Remember from my Grand Unified Theory of Compact Disc that CDs, from a high enough level of software abstraction, are just strings of 2352-byte sectors broken up into tracks. The difference among various types of CDs comes down to the specific meaning of these 2352 bytes.

Most imaging formats rip these strings of sectors into a giant file and then record some metadata information about the tracks and sectors.

ISO
This is perhaps the most common method for storing CD images. It’s generally only applicable to data CD-ROMs. File images generally end with a .iso extension. This refers to ISO-9660 which is the standard CD filesystem.

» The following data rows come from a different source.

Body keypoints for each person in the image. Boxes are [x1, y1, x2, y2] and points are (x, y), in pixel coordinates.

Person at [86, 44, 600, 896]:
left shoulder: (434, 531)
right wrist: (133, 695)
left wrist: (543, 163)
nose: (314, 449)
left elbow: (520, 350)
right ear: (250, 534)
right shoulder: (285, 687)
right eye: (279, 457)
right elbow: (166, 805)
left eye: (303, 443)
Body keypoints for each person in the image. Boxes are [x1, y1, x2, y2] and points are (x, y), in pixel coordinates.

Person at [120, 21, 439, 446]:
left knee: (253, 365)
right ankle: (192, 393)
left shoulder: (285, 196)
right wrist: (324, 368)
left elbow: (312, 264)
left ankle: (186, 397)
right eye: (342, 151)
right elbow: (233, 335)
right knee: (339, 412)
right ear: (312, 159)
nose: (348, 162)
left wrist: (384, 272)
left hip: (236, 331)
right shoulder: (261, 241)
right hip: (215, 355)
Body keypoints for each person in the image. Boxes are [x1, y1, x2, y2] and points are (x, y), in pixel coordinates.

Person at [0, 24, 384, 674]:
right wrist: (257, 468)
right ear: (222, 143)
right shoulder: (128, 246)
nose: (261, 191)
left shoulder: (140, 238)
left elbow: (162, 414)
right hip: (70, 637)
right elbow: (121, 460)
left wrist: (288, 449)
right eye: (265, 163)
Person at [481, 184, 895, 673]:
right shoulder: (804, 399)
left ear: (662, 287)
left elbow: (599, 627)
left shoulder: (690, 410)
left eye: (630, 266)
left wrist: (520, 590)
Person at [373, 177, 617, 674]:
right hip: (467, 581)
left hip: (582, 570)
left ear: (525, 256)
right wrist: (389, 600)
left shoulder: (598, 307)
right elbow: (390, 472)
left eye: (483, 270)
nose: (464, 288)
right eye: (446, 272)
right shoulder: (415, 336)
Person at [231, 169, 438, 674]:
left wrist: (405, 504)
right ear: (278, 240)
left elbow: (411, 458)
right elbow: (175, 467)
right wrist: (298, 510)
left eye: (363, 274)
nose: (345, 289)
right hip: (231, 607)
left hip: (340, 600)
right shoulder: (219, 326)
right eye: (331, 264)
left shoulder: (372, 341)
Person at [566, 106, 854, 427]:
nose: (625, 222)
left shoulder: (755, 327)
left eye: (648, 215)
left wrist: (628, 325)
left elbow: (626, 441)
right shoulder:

Sometimes, disc images ripped from other types of discs (like Xbox/360 or GameCube discs) bear the extension .iso, which is a bit of a misnomer since they aren’t formatted using the ISO-9660 filesystem. But the extension sort of stuck.

BIN / CUE
I see the BIN & CUE file format combination quite frequently. Reportedly, a program named CDRWIN deployed this format first. This format can handle a mixed mode CD (e.g., starts with a data track and is followed by a series of audio tracks), whereas ISO can only handle the data track. The BIN file contains the raw data while the CUE file is a text file that defines how the BIN file is formatted (how many bytes in a sector, how many sectors to each individual track).

CDI
This originates from a program called DiscJuggler. This is extremely prevalent in the Sega Dreamcast hobbyist community for some reason. I studied the raw hex dumps of some sample CDI files but there was no obvious data (mostly 0s). There is an open source utility called cdi2iso which is able to extract an ISO image from a CDI file. The program’s source clued me in that the metadata is actually sitting at the end of the image file. This makes sense when you consider how a ripping program needs to operate– copy tracks, sector by sector, and then do something with the metadata after the fact. Options include: 1) Write metadata at the end of the file (as seen here); 2) write metadata into a separate file (seen in other formats on this list); 3) write the data at the beginning of the file which would require a full rewrite of the entire (usually large) image file (I haven’t seen this yet).

Anyway, I believe I have enough information to write a program that can interpret a CDI file. The reason this format is favored for Dreamcast disc images is likely due to the extreme weirdness of Dreamcast discs (it’s complicated, but eventually fits into my Grand Unified Theory of CDs, if you look at it from a high level).

MDF / MDS
MDF and MDS pairs come from a program called Alcohol 120%. The MDF file has the data while the MDS file contains the metadata. The metadata is in an opaque binary format, though. Thankfully, the Wikipedia page links to a description of the format. That’s another image format down.

CCD / SUB / IMG
The CloneCD Control File is one I just ran across today thanks to a new image posted at the IA Shareware Archive (see Super Duke Volume 2). I haven’t found any definitive documentation on this, but it also doesn’t seen too complicated. The .ccd file is a text file that is pretty self-explanatory. The sample linked above, however, only has a .ccd file and a .sub file. I’m led to believe that the .sub file contains subchannel information while a .img file is supposed to contain the binary data. So this rip might be incomplete (nope, the .img file is on the page, in the sidebar; thanks to Phil in the comments for pointing this out). The .sub file is a bit short compared to the Archive’s description of the disc’s contents (only about 4.6 MB of data) and when I briefly scrolled through, it didn’t look like it contains any real computer data. So it probably is just the disc’s subchannel data (something I glossed over in my Grand Unified Theory).

CSO
I have dealt with the CISO (compressed ISO) format before. It’s basically the same as a .iso file described above except that each individual 2048-byte data sector is compressed using zlib. The format boasts up to 9 compression levels, which shouldn’t be a big surprise since that correlates to zlib’s own compression tiers.

Others
Wikipedia has a category for optical disc image formats. Of course, there are numerous others. However, I haven’t encountered them in the wild for the purpose of broad image distribution.